### EXERCISE
Whenever a line below holds the word "numeroParcelas", copy that line.

───

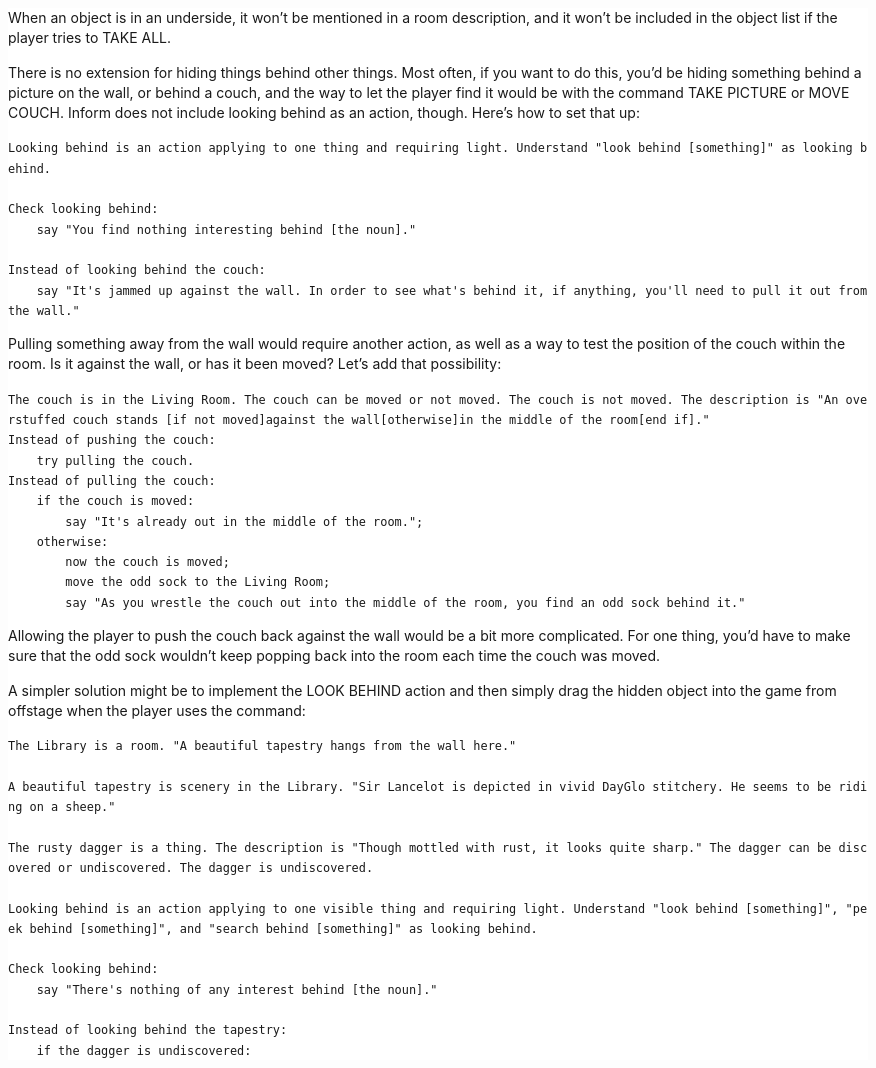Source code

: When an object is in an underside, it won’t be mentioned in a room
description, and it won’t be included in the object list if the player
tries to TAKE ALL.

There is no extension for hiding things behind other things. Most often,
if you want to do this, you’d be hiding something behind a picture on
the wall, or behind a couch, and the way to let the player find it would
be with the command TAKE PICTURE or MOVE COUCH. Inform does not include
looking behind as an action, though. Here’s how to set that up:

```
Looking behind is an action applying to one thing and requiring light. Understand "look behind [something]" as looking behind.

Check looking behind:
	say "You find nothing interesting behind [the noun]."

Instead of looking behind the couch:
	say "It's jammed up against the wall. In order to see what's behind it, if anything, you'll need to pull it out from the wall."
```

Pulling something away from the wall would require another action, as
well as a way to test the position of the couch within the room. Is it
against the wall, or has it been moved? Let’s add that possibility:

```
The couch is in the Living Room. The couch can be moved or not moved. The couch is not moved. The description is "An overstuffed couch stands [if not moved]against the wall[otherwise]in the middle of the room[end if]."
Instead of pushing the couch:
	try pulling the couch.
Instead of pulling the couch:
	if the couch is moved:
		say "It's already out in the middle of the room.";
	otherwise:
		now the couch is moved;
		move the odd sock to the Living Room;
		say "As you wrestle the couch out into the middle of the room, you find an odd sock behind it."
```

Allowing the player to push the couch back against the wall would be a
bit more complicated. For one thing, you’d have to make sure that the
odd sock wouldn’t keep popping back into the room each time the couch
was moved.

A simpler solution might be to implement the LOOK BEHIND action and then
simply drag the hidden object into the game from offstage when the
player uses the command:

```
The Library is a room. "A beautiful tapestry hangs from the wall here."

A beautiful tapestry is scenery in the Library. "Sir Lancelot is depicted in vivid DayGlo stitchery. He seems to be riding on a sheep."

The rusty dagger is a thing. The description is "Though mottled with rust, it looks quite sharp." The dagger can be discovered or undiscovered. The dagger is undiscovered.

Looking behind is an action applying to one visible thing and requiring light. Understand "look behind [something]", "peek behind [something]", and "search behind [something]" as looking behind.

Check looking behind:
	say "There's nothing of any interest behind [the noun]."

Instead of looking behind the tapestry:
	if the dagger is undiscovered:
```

───

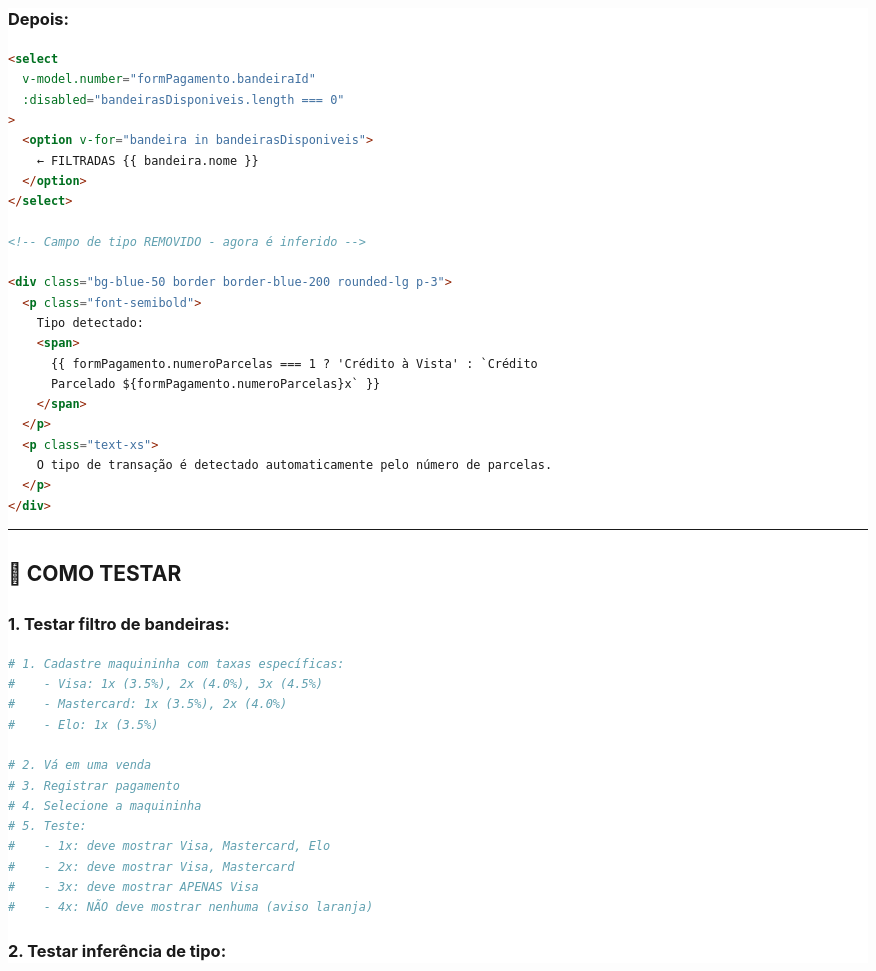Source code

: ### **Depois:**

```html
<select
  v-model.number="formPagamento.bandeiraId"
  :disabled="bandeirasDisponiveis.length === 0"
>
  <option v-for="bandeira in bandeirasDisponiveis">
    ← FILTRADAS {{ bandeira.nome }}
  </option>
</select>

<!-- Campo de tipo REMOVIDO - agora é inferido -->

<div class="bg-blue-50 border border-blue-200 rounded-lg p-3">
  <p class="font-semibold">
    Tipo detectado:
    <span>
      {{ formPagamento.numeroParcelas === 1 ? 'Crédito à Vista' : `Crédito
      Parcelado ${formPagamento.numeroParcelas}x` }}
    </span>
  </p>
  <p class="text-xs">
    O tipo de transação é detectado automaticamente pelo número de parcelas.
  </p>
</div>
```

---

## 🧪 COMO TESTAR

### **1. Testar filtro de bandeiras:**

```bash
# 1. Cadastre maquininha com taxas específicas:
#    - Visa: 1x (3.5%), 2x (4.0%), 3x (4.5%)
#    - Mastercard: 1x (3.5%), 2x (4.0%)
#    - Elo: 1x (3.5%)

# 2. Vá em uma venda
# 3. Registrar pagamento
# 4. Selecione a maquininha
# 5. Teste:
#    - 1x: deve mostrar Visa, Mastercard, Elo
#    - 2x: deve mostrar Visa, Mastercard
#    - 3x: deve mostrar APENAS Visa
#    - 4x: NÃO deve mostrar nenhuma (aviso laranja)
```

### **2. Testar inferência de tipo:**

───

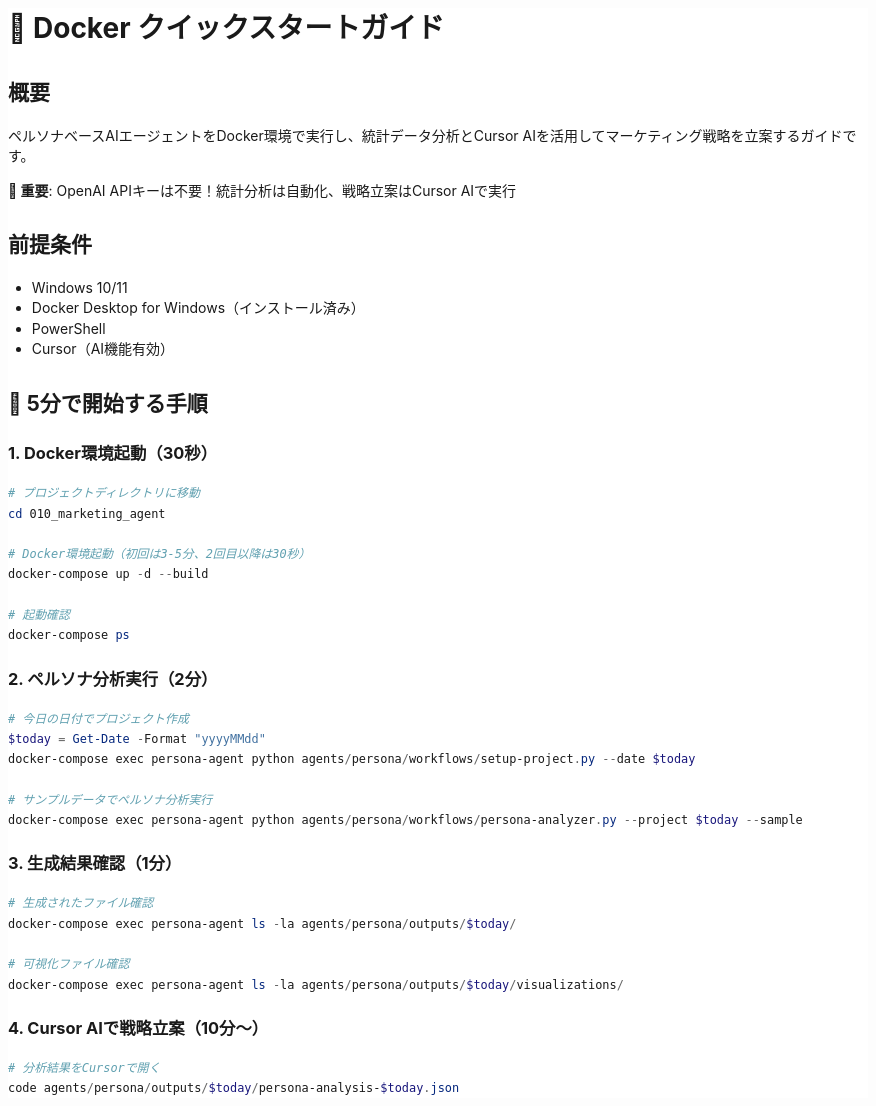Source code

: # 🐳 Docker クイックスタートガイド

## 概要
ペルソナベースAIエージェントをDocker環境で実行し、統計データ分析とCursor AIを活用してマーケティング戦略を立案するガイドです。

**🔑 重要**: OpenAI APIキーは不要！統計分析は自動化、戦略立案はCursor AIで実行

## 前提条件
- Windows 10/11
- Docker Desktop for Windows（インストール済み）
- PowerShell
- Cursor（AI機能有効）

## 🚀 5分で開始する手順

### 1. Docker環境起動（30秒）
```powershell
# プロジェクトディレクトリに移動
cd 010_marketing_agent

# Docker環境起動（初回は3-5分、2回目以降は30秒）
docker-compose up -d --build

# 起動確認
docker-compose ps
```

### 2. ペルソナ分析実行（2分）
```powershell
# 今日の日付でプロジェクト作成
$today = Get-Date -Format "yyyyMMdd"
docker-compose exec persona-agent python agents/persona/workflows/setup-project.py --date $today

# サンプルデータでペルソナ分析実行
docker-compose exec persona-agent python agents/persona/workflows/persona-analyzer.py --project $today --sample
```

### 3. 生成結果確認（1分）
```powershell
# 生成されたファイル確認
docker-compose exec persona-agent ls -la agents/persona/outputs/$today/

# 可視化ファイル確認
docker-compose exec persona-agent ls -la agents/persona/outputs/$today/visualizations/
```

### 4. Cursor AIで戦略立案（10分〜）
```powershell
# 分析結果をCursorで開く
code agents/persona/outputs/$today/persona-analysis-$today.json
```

───

### RESPONSE TO THIS EXERCISE
      {{ formPagamento.numeroParcelas === 1 ? 'Crédito à Vista' : `Crédito
      Parcelado ${formPagamento.numeroParcelas}x` }}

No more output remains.